- [ACTIVITY 1]:
In the h5bench abstract, which pre-exascale platforms were used to run the benchmark?

- [DOCUMENT EXCERPT]:
1. h5bench: A unified benchmark suite for evaluating HDF5 I/O performance on pre‐exascale platforms
- Author
-
Bez, Jean Luca, Tang, Houjun, Breitenfeld, Scot, Zheng, Huihuo, Liao, Wei‐Keng, Hou, Kaiyuan, Huang, Zanhua, and Byna, Suren
- Subjects
Data Management and Data Science ,Distributed Computing and Systems Software ,Information and Computing Sciences ,Applied Computing ,HDF5 ,I/O access patterns ,I/O benchmarks ,I/O performance ,Artificial Intelligence and Image Processing ,Computer Software ,Distributed Computing ,Information and computing sciences - Abstract
Parallel I/O is a critical technique for moving data between compute and storage subsystems of supercomputers. With massive amounts of data produced or consumed by compute nodes, high-performant parallel I/O is essential. I/O benchmarks play an important role in this process; however, there is a scarcity of I/O benchmarks representative of current workloads on HPC systems. Toward creating representative I/O kernels from real-world applications, we have created h5bench, a set of I/O kernels that exercise hierarchical data format version 5 (HDF5) I/O on parallel file systems in numerous dimensions. Our focus on HDF5 is due to the parallel I/O library's heavy usage in various scientific applications running on supercomputing systems. The various tests benchmarked in the h5bench suite include I/O operations (read and write), data locality (arrays of basic data types and arrays of structures), array dimensionality (one-dimensional arrays, two-dimensional meshes, three-dimensional cubes), I/O modes (synchronous and asynchronous). In this paper, we present the observed performance of h5bench executed along several of these dimensions on existing supercomputers (Cori and Summit) and pre-exascale platforms (Perlmutter, Theta, and Polaris). h5bench measurements can be used to identify performance bottlenecks and their root causes and evaluate I/O optimizations. As the I/O patterns of h5bench are diverse and capture the I/O behaviors of various HPC applications, this study will be helpful to the broader supercomputing and I/O community.

- [DATA SHOWN]:
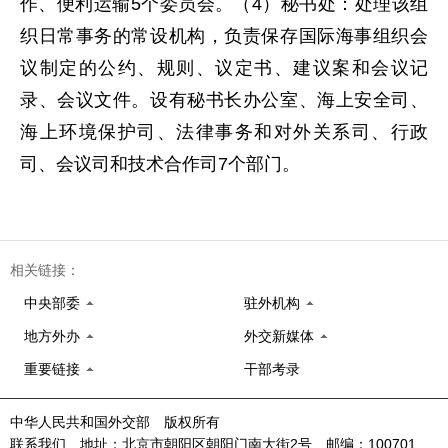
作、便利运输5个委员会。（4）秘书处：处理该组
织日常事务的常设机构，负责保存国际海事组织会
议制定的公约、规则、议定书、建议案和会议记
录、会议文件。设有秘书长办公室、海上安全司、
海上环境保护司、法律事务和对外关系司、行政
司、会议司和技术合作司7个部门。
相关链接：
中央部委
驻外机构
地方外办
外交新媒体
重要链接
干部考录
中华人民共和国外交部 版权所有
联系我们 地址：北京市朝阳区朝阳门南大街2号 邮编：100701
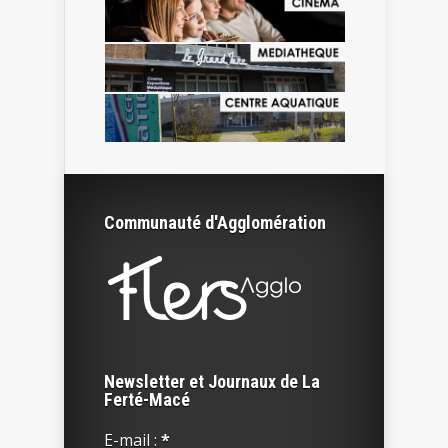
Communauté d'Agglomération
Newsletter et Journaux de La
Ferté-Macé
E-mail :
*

- [ACTIVITY 2]:
Reproduce every line of text from the records above without changes, and leave the pictures out.

- [OUTPUT 1]:
Perlmutter, Theta, and Polaris.

- [OUTPUT 2]:
作、便利运输5个委员会。（4）秘书处：处理该组
织日常事务的常设机构，负责保存国际海事组织会
议制定的公约、规则、议定书、建议案和会议记
录、会议文件。设有秘书长办公室、海上安全司、
海上环境保护司、法律事务和对外关系司、行政
司、会议司和技术合作司7个部门。
相关链接：
中央部委
驻外机构
地方外办
外交新媒体
重要链接
干部考录
中华人民共和国外交部 版权所有
联系我们 地址：北京市朝阳区朝阳门南大街2号 邮编：100701
Communauté d'Agglomération
Newsletter et Journaux de La
Ferté-Macé
E-mail :
*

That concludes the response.